(Data excerpts)
........

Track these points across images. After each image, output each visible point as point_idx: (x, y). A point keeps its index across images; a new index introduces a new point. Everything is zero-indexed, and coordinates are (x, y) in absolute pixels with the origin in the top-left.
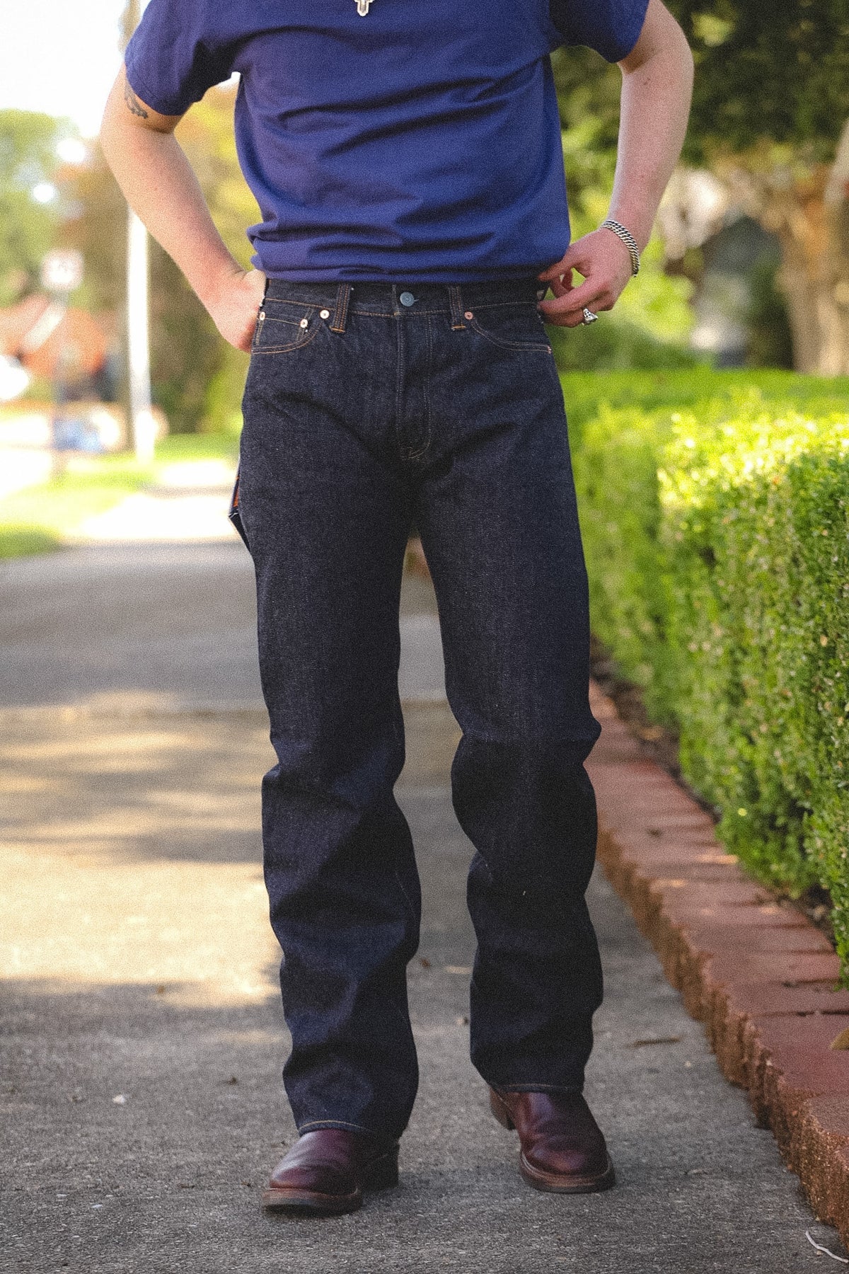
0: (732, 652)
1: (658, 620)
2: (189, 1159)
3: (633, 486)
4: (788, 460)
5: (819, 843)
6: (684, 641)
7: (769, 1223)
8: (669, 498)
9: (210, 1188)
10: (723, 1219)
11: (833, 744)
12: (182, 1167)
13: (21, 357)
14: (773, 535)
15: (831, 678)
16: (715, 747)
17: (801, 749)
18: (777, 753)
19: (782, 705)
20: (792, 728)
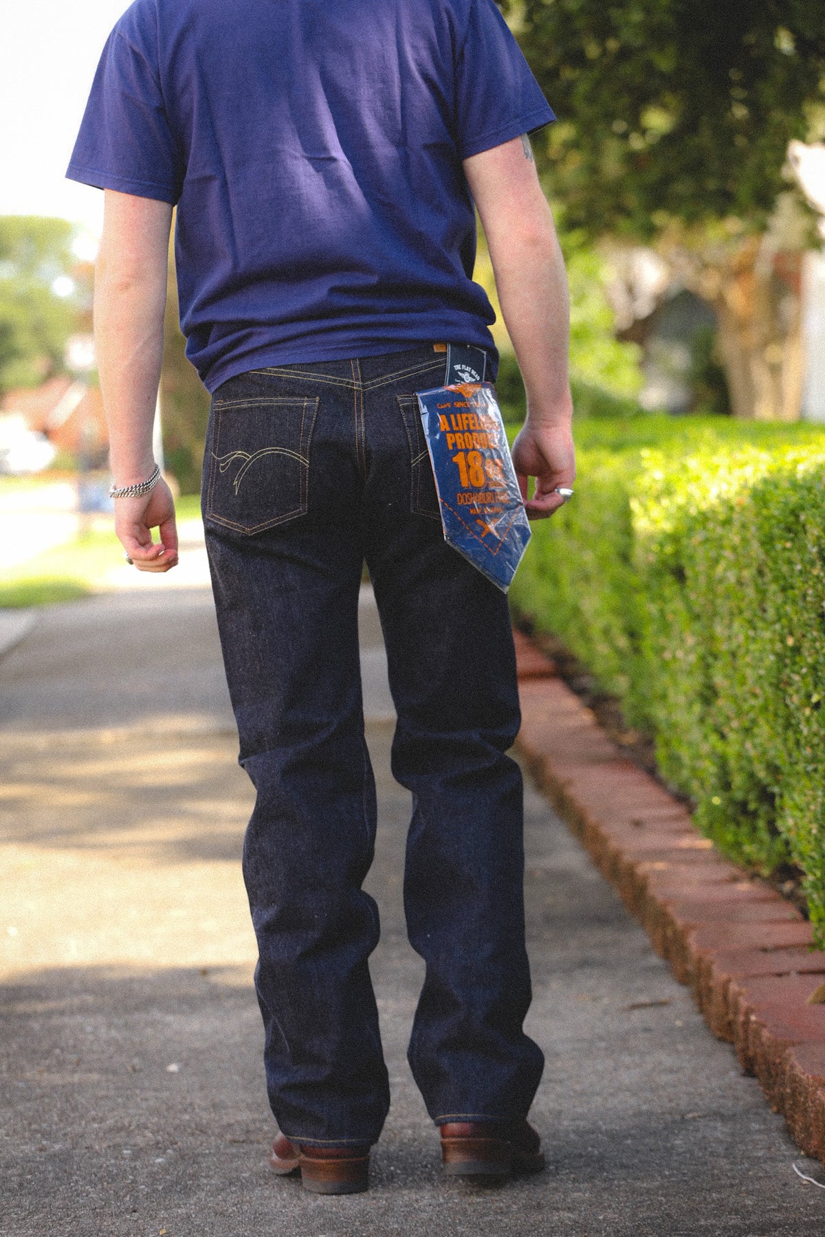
0: (703, 658)
1: (633, 634)
2: (239, 1118)
3: (607, 516)
4: (751, 483)
5: (790, 822)
6: (659, 651)
7: (759, 1158)
8: (641, 524)
9: (259, 1142)
10: (718, 1156)
11: (801, 732)
12: (233, 1125)
13: (47, 433)
14: (740, 550)
15: (798, 673)
16: (690, 744)
17: (770, 740)
18: (748, 745)
19: (753, 702)
20: (762, 721)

........

[Task]
Rewrite the data with "top-left" swapped for "upper-left", leaving every other line exactly the same and leaving out the pictures.

[Exercise answer]
Track these points across images. After each image, output each visible point as point_idx: (x, y). A point keeps its index across images; a new index introduces a new point. Everything is zero-indexed, and coordinates are (x, y) in absolute pixels with the origin in the upper-left.
0: (732, 652)
1: (658, 620)
2: (189, 1159)
3: (633, 486)
4: (788, 460)
5: (819, 843)
6: (684, 641)
7: (769, 1223)
8: (669, 498)
9: (210, 1188)
10: (723, 1219)
11: (833, 744)
12: (182, 1167)
13: (21, 357)
14: (773, 535)
15: (831, 678)
16: (715, 747)
17: (801, 749)
18: (777, 753)
19: (782, 705)
20: (792, 728)
0: (703, 658)
1: (633, 634)
2: (239, 1118)
3: (607, 516)
4: (751, 483)
5: (790, 822)
6: (659, 651)
7: (759, 1158)
8: (641, 524)
9: (259, 1142)
10: (718, 1156)
11: (801, 732)
12: (233, 1125)
13: (47, 433)
14: (740, 550)
15: (798, 673)
16: (690, 744)
17: (770, 740)
18: (748, 745)
19: (753, 702)
20: (762, 721)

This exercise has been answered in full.